▸ **Selected passage**:
----
1) Never negotiate based on the monthly payment amount.
Car salesmen love to get you into thinking about the monthly loan payment and often start out by asking what you can afford for a payment. They know that they can essentially charge you whatever they want for the car and make the payments hit your budget by tweaking the loan terms (length, down payment, etc.)

2) (New cars only) Don't negotiate on the price directly.
It is extremely hard to compare prices between dealerships because it is very hard to find exactly the same combination of options. Instead negotiate the markup amount over dealer invoice.

  • For common cars that they have a lot of competition on or too many of them on the lot, you might be able to get away with as little as $100 over invoice.
  • In most situations you will pay between $300-$1000 markup over invoice.
  • For high-demand or special order cars you might have to pay several thousand over invoice.
  • Ask to see the actual dealer invoice for the car before closing the deal. Sometimes they will claim they don't have it or can't show it to you. This is a lie. Walk away if they insist that it isn't available to show you. Something crooked is afoot.
  • Don't listen to sob stories about how much it costs to market and sell the car. The car dealership will 90% of the time make more money on the deal than the difference between the dealer invoice and the purchase price. The manufacturers have "holdbacks" which are extra bonuses for selling the cars, also they make money on the financing and other aspects of the deal.
  • This tactic requires you have a reasonably good idea of the invoice price walking into the deal so you aren't negotiating blind. Luckily this information is available in numerous places like NADA and Edmunds.com
  • This tactic also basically requires you to pretty much know what car you want when you walk into the dealership, or at least that you narrowed it down to a few. If you are still making up your mind, do not buy the car that day. You are at too much of an information disadvantage. Decide what you want; go home and research it on the Internet; then go back and buy it.
----
▸ **Task brief**: Can you extend the car-buying tips, picking up right after their final sentence? The saved data entries are separate material, not part of the car-buying tips.

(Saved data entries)
----
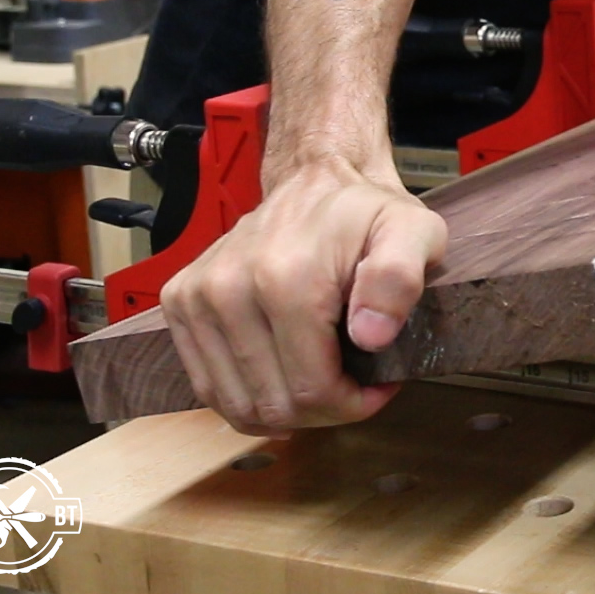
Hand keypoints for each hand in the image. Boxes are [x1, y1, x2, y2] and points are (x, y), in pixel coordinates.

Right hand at [160, 164, 445, 434]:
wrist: (314, 183)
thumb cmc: (365, 214)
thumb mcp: (413, 233)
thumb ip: (400, 279)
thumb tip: (370, 336)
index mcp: (284, 279)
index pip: (310, 390)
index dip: (353, 404)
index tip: (380, 384)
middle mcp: (227, 290)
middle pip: (273, 405)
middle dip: (323, 410)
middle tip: (356, 383)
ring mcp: (196, 298)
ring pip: (238, 406)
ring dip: (286, 409)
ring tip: (324, 379)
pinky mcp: (180, 304)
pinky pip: (209, 387)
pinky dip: (249, 396)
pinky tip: (285, 376)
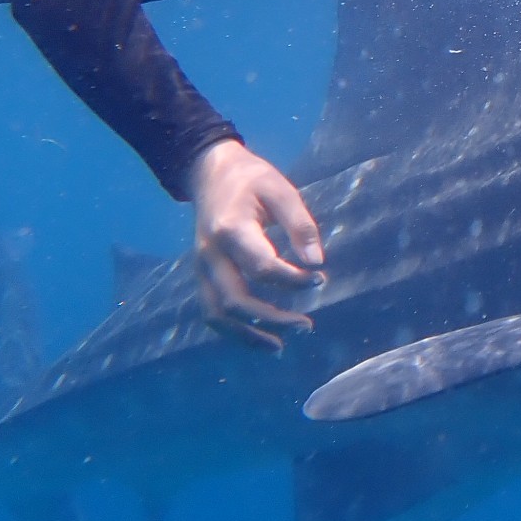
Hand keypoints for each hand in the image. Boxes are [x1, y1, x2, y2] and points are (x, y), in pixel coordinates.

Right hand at [187, 139, 325, 350]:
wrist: (210, 173)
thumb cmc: (251, 179)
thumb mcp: (281, 190)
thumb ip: (300, 225)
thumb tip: (317, 263)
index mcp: (230, 229)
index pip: (262, 267)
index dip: (294, 280)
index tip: (320, 279)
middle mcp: (209, 255)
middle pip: (234, 300)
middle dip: (272, 319)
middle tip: (307, 326)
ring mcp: (200, 268)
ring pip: (216, 315)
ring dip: (248, 335)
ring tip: (281, 347)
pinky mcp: (201, 276)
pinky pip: (211, 312)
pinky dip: (234, 331)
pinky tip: (260, 337)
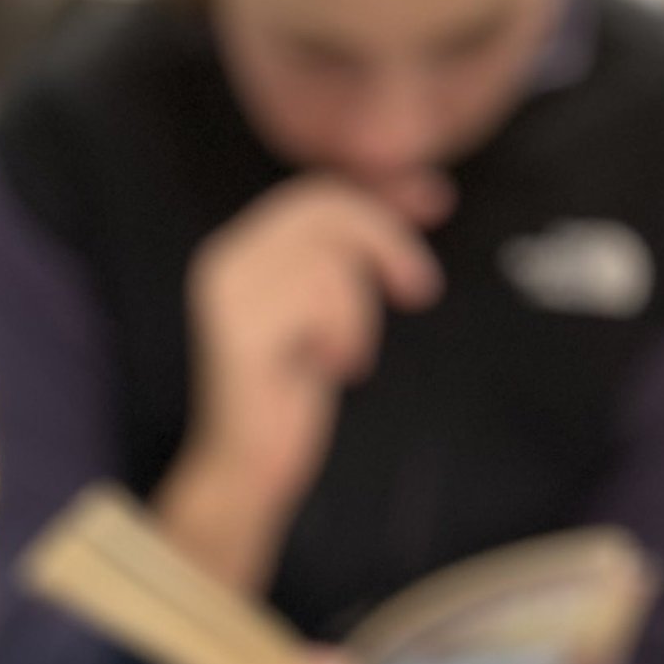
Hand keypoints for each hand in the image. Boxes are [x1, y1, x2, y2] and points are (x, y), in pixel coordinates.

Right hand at [164, 180, 445, 591]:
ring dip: (360, 312)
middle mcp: (223, 261)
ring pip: (332, 258)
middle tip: (419, 291)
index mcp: (240, 250)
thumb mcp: (331, 310)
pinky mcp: (240, 331)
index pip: (318, 191)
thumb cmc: (292, 397)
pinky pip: (321, 301)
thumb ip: (352, 253)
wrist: (247, 472)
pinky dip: (343, 336)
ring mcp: (227, 295)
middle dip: (386, 242)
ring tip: (347, 356)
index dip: (384, 192)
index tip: (439, 201)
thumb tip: (421, 195)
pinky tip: (328, 370)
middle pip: (326, 207)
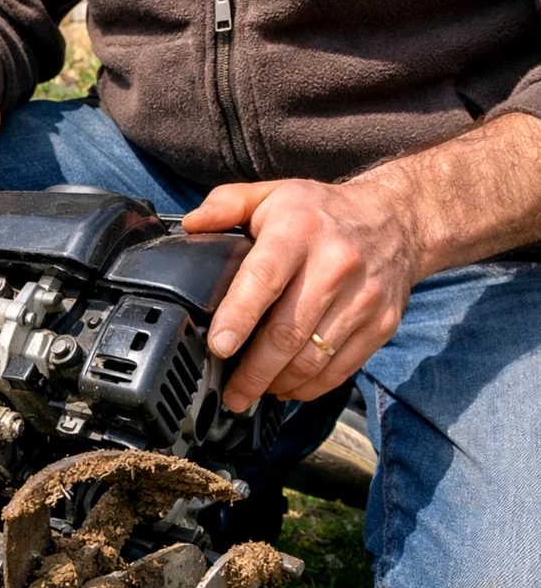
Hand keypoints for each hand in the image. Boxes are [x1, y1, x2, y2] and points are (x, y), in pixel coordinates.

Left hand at [182, 178, 427, 410]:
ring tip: (254, 391)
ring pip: (313, 358)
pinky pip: (341, 368)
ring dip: (278, 383)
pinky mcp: (382, 323)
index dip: (238, 317)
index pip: (264, 279)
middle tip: (231, 392)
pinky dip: (311, 387)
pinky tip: (288, 386)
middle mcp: (336, 265)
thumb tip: (191, 225)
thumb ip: (227, 205)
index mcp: (299, 230)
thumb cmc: (320, 213)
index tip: (219, 347)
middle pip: (287, 332)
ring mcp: (363, 298)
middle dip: (253, 371)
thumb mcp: (272, 194)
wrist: (397, 220)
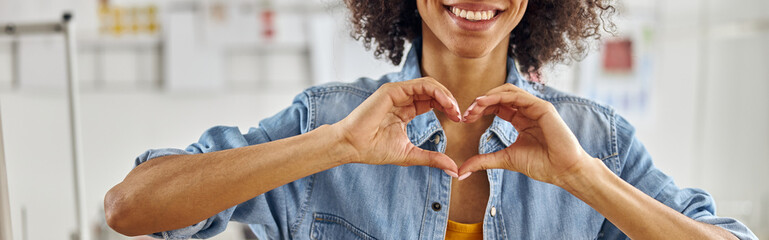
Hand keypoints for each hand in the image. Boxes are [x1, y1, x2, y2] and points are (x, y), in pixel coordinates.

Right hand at [335, 77, 462, 175]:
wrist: (353, 147)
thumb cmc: (375, 150)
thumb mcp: (411, 155)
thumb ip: (433, 159)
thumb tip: (454, 170)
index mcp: (405, 110)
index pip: (431, 101)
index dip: (447, 108)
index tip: (459, 120)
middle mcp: (401, 99)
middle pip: (433, 91)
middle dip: (450, 101)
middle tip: (460, 115)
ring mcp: (396, 93)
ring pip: (429, 85)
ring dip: (446, 95)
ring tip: (455, 110)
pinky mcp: (392, 90)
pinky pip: (420, 85)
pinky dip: (436, 92)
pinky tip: (446, 104)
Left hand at [458, 83, 593, 184]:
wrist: (563, 171)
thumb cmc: (541, 165)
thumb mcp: (505, 159)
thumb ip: (483, 161)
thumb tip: (461, 171)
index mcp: (521, 120)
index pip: (498, 106)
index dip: (480, 109)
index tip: (465, 119)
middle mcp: (528, 110)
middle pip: (500, 96)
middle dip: (481, 102)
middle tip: (467, 113)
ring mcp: (536, 107)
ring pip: (507, 92)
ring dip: (487, 97)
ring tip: (473, 107)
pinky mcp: (542, 107)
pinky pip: (517, 96)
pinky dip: (499, 96)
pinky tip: (484, 103)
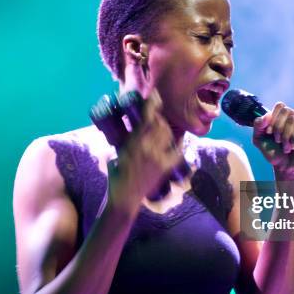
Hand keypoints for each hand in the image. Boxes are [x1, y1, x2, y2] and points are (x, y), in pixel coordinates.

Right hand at [107, 89, 181, 212]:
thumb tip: (129, 131)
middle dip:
----
▸ **Exercise result**:
3) Negotiate one thing at a time
A favorite shell game of car dealers is to get you to negotiate the car price, trade-in price, and financing all at one time. Unless you are a rain-man mathematical genius, don't do it. Doing this makes it easy for them to make concessions on one thing and take them right back somewhere else. (Minus $500 on the new car, plus $200 through an extra half point on financing, etc).

  • To keep them from trying to mix the financing in the deal, just tell them you already have your financing worked out or are paying cash, even if you don't. It isn't like they are going to complain if you change your mind after agreeing on a price for the car to go with them for financing.
  • Don't let them re-open the negotiations on other items when discussing the trade-in, new car price, or financing terms.
  • See handling the trade-in below

4) Handling the Trade-In

  • Before you even look at a new car, get a firm written quote for your trade-in.
  • Alternately, you can do the same trick as the financing and claim you aren't trading in a car until you have completed negotiation on the new car price.
  • It is a good idea to bring with you quotes on your trade-in from other dealers to help your negotiating power.
  • Most car dealers will buy your trade-in even if you don't buy a car from them. They will argue that you will save on sales taxes by doing both transactions at the same time (reducing the purchase price by the trade-in amount). It is true that you will save money, but when you do the math the amount is trivial.
  • They want your trade more than they want to sell a new car, they make a much higher profit on turning around used cars than new ones.

5) 99.9999% of the time the "I forgot to mention" extra items are a ripoff
They make huge bonuses for selling this extremely overpriced junk you don't need.

  • Scotch-guard you can buy for less than $20 a can at a auto-parts store and spray on the seats yourself. You are a sucker to pay for it.
  • Rust proofing - Often just an overpriced wax job. If you read carefully the factory warranty usually protects you against rust for a number of years anyway.
  • Pin striping - Usually just a decal applied to the car, also very cheap to have done elsewhere.
  • Extended warranty - Usually a rip-off, but not as frequently as the other items mentioned. If it is 3rd party , not from the manufacturer, it is always a rip off.
  • Financing "Insurance" - For a few dollars more a month, they will give you insurance to make your car payment in case you become disabled or unable to make your payment for some other prescribed reason. Think about it, YOU are paying for insurance to prevent the LOAN COMPANY from losing money in the event you get into trouble. Not worth the money.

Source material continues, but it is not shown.